Aspiro la inminencia de tu cuello, el rastro de una sed que no conoce de treguas ni medidas; quiero que el roce sea un impacto, un astro estallando en la humedad de nuestras vidas.
Posee mi conciencia en el fragor del tacto, que tu piel sea la única ley que me gobierne; busquemos en el espasmo el más sagrado pacto, donde el tiempo se detenga y se nos interne.

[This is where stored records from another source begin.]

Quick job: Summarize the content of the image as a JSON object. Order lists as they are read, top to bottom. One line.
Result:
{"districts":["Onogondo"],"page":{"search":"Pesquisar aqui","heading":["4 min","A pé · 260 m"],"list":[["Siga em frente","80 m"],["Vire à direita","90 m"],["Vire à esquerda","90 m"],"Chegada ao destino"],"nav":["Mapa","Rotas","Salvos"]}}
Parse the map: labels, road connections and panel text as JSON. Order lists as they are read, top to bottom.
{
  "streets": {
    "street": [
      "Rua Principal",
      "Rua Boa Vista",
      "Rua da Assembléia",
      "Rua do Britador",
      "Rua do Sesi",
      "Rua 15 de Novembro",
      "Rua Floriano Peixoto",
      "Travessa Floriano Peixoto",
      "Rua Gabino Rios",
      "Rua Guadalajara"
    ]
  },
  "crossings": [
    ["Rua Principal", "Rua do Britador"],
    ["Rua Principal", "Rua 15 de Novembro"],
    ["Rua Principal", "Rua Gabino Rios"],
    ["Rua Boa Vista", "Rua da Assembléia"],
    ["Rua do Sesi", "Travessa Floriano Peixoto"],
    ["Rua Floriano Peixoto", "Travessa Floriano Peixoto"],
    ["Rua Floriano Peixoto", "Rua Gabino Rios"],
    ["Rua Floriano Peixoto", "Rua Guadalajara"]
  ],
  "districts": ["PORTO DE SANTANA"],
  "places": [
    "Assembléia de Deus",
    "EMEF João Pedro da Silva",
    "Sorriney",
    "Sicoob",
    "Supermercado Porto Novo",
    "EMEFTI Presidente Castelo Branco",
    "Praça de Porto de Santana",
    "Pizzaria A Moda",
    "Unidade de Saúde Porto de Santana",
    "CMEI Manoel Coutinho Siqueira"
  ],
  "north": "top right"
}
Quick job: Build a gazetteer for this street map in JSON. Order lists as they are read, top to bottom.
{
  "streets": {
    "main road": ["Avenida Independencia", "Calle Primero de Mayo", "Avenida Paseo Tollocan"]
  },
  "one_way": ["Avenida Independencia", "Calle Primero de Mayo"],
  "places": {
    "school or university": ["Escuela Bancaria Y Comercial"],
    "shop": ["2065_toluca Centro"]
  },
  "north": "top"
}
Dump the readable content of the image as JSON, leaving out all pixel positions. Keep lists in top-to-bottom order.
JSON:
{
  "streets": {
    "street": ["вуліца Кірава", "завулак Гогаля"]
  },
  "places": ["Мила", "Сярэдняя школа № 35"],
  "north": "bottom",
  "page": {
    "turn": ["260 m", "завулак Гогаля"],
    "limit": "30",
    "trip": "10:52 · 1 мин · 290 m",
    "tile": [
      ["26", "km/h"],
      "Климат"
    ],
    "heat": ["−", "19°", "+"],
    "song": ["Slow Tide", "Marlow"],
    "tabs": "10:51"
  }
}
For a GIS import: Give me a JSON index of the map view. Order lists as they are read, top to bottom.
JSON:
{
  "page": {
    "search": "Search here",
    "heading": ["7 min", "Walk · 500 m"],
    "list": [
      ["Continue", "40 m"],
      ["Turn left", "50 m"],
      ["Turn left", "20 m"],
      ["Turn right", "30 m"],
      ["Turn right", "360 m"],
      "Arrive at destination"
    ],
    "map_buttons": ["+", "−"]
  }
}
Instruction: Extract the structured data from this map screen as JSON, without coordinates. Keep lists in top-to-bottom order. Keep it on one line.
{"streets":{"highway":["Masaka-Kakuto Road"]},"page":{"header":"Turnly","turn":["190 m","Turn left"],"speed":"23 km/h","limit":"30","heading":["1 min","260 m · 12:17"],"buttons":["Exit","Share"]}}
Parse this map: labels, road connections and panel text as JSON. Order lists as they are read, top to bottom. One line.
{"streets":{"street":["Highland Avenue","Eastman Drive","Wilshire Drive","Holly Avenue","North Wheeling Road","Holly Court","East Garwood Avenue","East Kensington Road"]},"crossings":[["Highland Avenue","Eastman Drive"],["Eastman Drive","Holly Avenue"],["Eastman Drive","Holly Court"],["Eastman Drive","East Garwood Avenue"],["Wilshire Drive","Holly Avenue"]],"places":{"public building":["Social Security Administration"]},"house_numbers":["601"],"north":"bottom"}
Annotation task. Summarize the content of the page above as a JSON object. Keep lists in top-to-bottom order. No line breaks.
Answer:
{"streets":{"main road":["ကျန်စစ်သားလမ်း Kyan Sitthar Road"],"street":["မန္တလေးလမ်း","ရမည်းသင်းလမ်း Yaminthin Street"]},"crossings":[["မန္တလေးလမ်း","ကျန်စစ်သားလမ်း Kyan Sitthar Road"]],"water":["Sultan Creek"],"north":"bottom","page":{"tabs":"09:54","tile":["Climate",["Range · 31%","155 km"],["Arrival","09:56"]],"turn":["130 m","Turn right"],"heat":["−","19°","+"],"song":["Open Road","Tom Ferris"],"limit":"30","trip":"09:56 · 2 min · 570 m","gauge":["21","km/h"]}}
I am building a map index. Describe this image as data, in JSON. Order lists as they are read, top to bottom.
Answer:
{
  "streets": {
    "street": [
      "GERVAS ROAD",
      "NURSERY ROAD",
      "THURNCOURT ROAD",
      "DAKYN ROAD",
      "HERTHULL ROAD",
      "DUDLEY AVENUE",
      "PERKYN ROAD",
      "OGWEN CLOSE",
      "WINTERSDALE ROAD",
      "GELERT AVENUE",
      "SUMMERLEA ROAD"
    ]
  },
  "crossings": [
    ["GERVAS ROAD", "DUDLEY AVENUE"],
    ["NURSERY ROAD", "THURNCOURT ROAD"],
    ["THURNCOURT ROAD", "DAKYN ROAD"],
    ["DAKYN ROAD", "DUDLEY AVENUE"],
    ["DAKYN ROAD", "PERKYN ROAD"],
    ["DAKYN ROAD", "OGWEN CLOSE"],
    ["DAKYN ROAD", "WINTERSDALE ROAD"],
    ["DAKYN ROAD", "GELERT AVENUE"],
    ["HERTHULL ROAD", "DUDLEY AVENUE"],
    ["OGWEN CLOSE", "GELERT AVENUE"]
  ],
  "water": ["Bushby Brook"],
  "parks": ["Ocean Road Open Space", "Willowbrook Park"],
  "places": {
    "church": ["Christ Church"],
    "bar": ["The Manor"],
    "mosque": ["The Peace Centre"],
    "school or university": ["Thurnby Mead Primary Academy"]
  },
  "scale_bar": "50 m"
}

Navegaré el relieve de tu espalda, ese mapa de seda y de nervios donde mi boca se extravía, mientras la urgencia del encuentro nos atrapa en una liturgia de entrega y de osadía.
Quiero que mis manos reconozcan tu contorno, que tu respiración se enrede en mi garganta, y en este bendito y esperado retorno, se rinda la carne a lo que el deseo levanta.
Fundir la médula, el instinto y el desvelo, en una danza de sístoles que no dé respiro, hasta que el vaho de nuestros pechos sea el cielo donde se pierda el último y más hondo suspiro.
Bebamos de la copa de este instante prohibido, donde los poros dictan su propia sentencia; devórame el nombre, piérdeme en lo vivido, hasta que no quede rastro de nuestra carencia.
Seamos una sola voluntad, una marea espesa, un nudo de venas y de urgencia compartida, donde la boca encuentre lo que el pecho no expresa y el placer sea el único lenguaje de la vida.